Could you retype the listing below word for word, changing nothing?
-- Start Dataset records --
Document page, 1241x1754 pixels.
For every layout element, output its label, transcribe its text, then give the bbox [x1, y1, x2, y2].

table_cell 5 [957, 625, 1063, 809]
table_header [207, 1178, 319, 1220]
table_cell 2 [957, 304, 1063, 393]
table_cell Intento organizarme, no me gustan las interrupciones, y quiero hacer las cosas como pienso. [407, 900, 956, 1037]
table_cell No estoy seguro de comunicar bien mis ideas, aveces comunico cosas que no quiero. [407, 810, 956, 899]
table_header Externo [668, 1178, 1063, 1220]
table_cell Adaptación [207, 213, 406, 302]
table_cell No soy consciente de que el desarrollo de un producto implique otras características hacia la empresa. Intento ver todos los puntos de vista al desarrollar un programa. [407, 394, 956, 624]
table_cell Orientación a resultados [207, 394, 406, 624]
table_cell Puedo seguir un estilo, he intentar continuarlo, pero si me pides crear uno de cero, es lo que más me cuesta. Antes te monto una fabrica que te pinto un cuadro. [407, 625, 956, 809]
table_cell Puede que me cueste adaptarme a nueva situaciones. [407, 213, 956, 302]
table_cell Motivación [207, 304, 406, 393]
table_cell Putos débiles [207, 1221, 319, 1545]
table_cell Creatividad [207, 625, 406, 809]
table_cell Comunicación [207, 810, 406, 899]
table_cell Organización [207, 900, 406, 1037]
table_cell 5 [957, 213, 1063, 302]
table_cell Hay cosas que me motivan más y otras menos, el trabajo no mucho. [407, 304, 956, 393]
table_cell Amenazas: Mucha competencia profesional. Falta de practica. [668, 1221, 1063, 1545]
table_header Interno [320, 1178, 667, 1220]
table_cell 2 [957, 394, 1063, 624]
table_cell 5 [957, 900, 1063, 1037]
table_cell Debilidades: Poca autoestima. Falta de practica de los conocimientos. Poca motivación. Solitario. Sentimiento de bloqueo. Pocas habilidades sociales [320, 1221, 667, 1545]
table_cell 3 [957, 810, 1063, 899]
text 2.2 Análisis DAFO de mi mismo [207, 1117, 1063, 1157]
-- End Dataset records --
--- Task output ---
Document page, 1241x1754 pixels.
For every layout element, output its label, transcribe its text, then give the bbox [x1, y1, x2, y2].

table_cell 5 [957, 625, 1063, 809]
table_header [207, 1178, 319, 1220]
table_cell 2 [957, 304, 1063, 393]
table_cell Intento organizarme, no me gustan las interrupciones, y quiero hacer las cosas como pienso. [407, 900, 956, 1037]
table_cell No estoy seguro de comunicar bien mis ideas, aveces comunico cosas que no quiero. [407, 810, 956, 899]
table_header Externo [668, 1178, 1063, 1220]
table_cell Adaptación [207, 213, 406, 302]
table_cell No soy consciente de que el desarrollo de un producto implique otras características hacia la empresa. Intento ver todos los puntos de vista al desarrollar un programa. [407, 394, 956, 624]
table_cell Orientación a resultados [207, 394, 406, 624]
table_cell Puedo seguir un estilo, he intentar continuarlo, pero si me pides crear uno de cero, es lo que más me cuesta. Antes te monto una fabrica que te pinto un cuadro. [407, 625, 956, 809]
table_cell Puede que me cueste adaptarme a nueva situaciones. [407, 213, 956, 302]
table_cell Motivación [207, 304, 406, 393]
table_cell Putos débiles [207, 1221, 319, 1545]
table_cell Creatividad [207, 625, 406, 809]
table_cell Comunicación [207, 810, 406, 899]
table_cell Organización [207, 900, 406, 1037]
table_cell 5 [957, 213, 1063, 302]
table_cell Hay cosas que me motivan más y otras menos, el trabajo no mucho. [407, 304, 956, 393]
table_cell Amenazas: Mucha competencia profesional. Falta de practica. [668, 1221, 1063, 1545]
table_header Interno [320, 1178, 667, 1220]
table_cell 2 [957, 394, 1063, 624]
table_cell 5 [957, 900, 1063, 1037]
table_cell Debilidades: Poca autoestima. Falta de practica de los conocimientos. Poca motivación. Solitario. Sentimiento de bloqueo. Pocas habilidades sociales [320, 1221, 667, 1545]
table_cell 3 [957, 810, 1063, 899]
text 2.2 Análisis DAFO de mi mismo [207, 1117, 1063, 1157]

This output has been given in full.